* _Exercise description_:
Reproduce the items word for word, starting at the line that contains "collectors: I. L. Wiggins" and ending with the final line of the items.

* _Input for this task_:
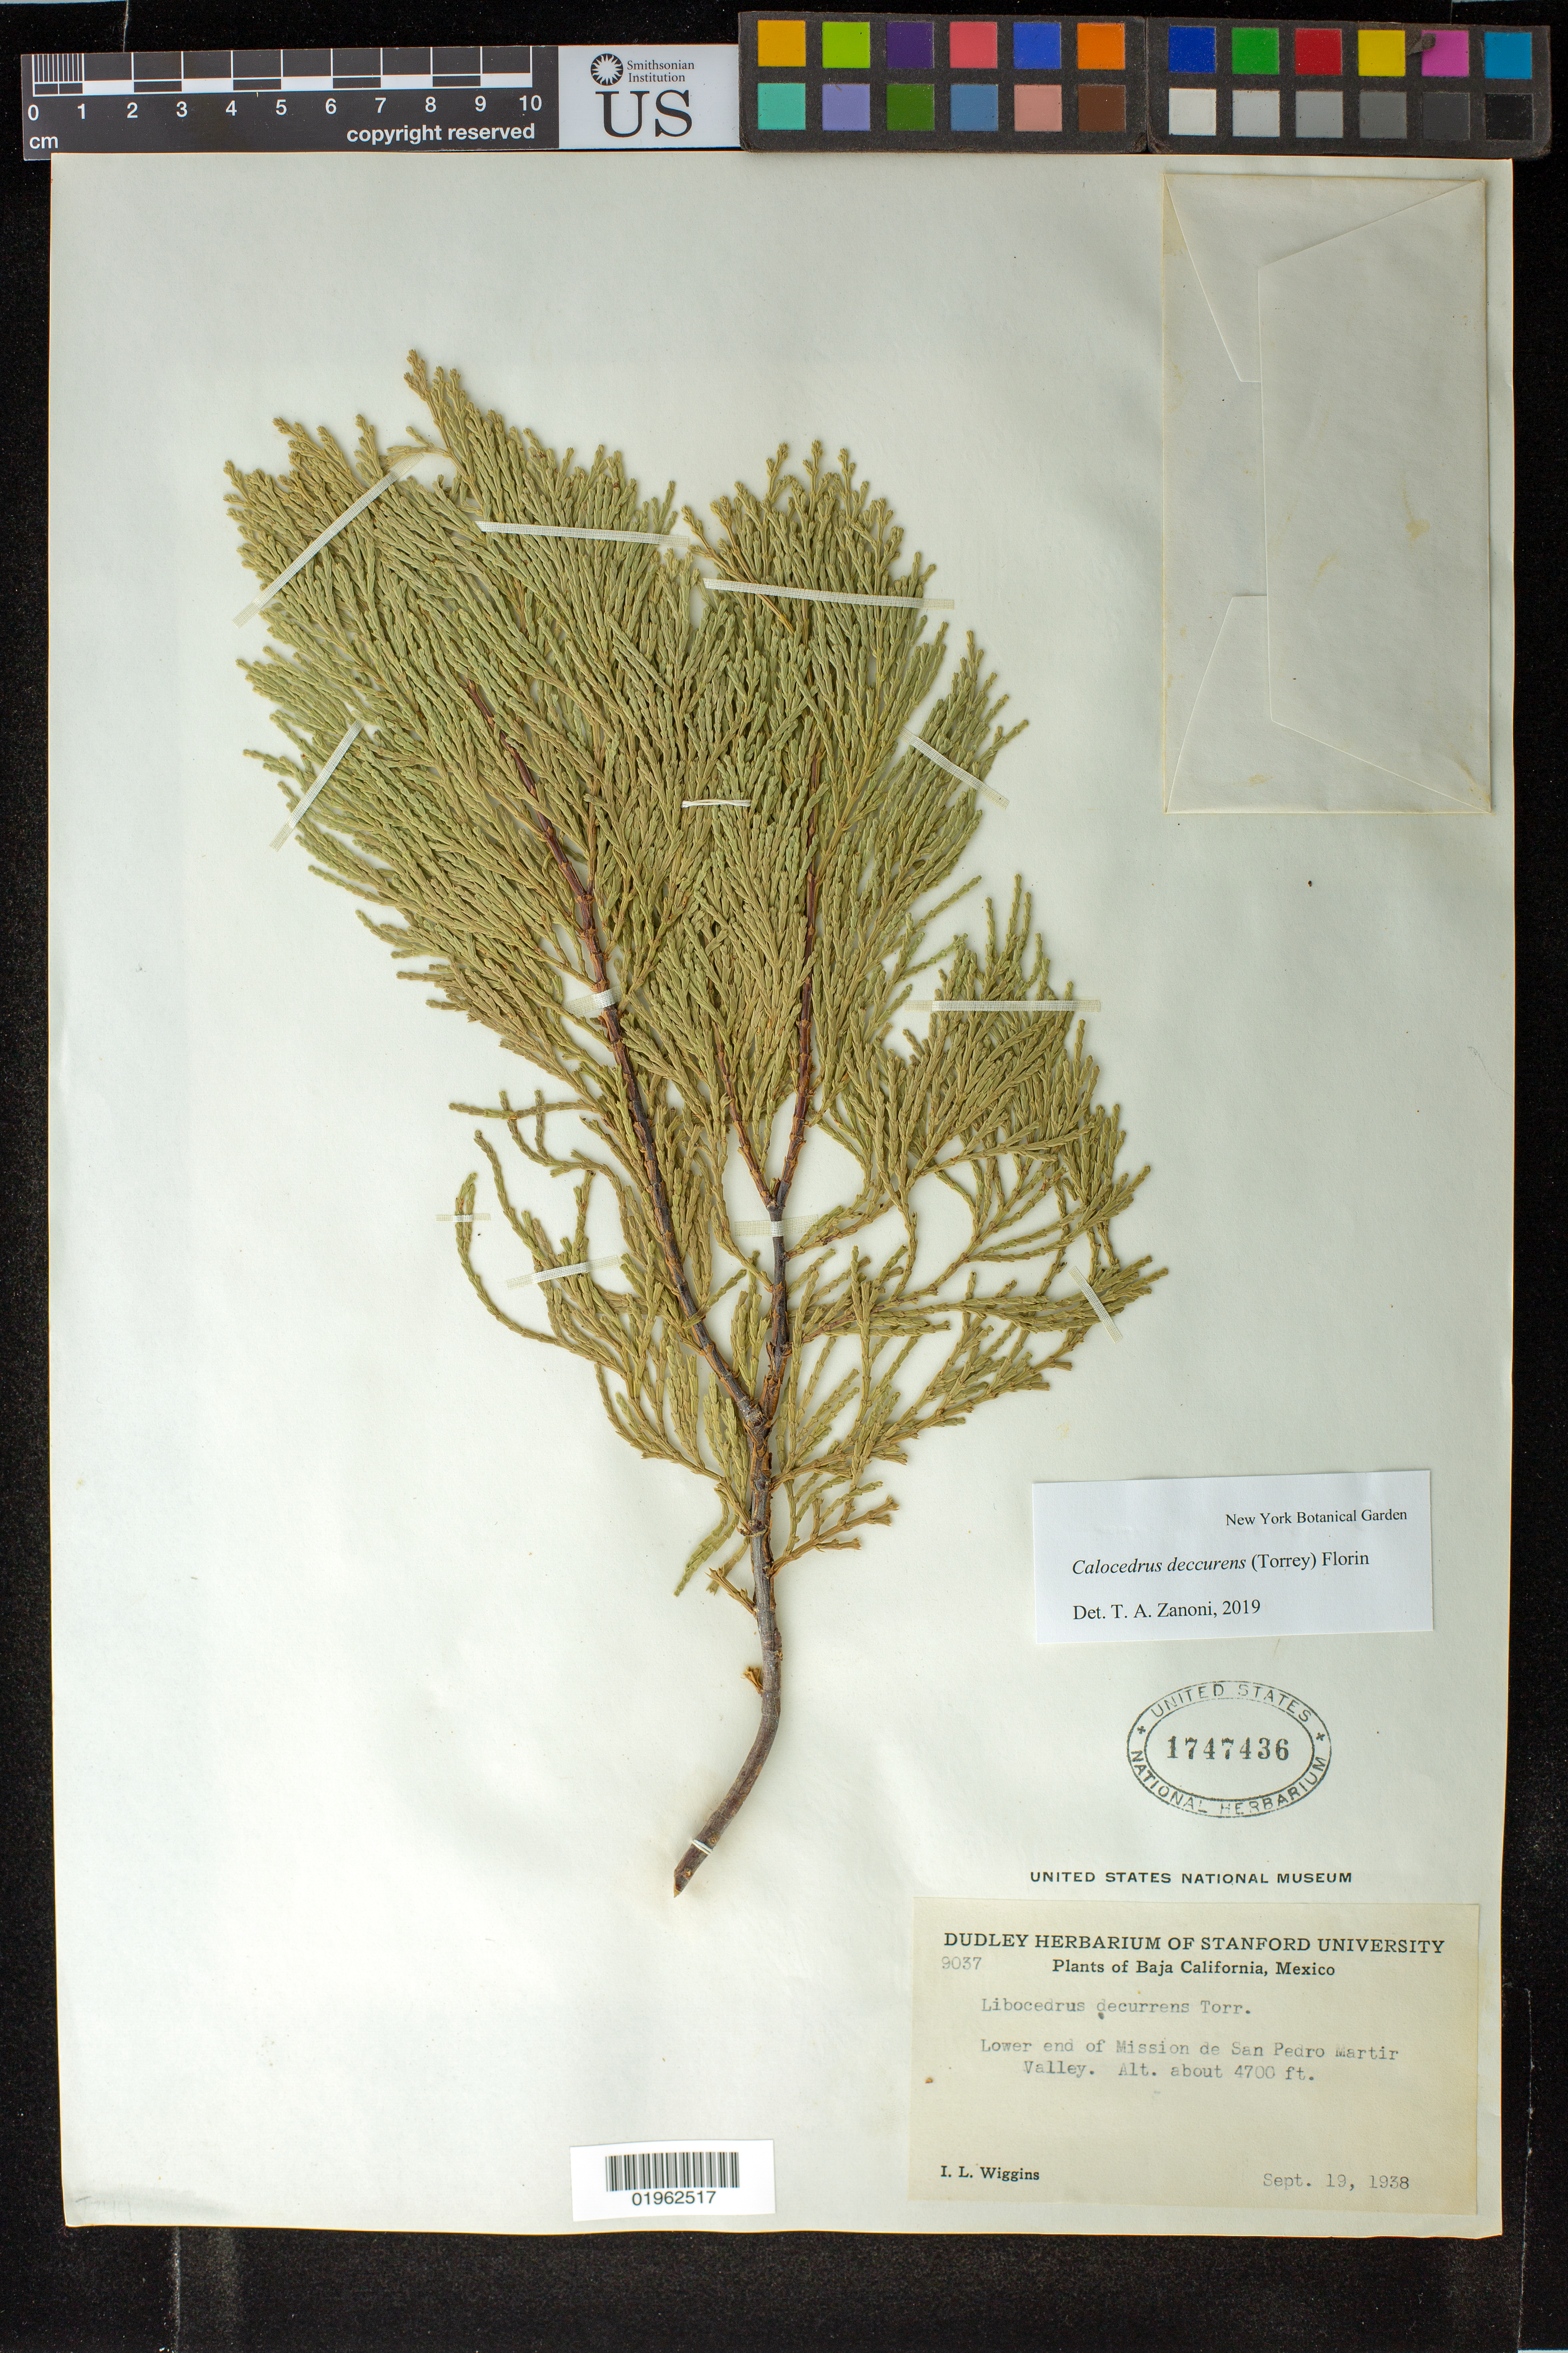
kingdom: Plantae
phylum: Tracheophyta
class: Pinopsida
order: Pinales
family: Cupressaceae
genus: Calocedrus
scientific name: Calocedrus decurrens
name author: (Torr.) Florin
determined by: Zanoni, T. A., (NY), New York Botanical Garden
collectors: I. L. Wiggins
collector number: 9037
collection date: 1938-09-19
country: Mexico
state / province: Baja California Sur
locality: Lower end of Mission de San Pedro Martir Valley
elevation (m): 1433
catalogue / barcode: US 1747436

* _Answer below_:
collectors: I. L. Wiggins
collector number: 9037
collection date: 1938-09-19
country: Mexico
state / province: Baja California Sur
locality: Lower end of Mission de San Pedro Martir Valley
elevation (m): 1433
catalogue / barcode: US 1747436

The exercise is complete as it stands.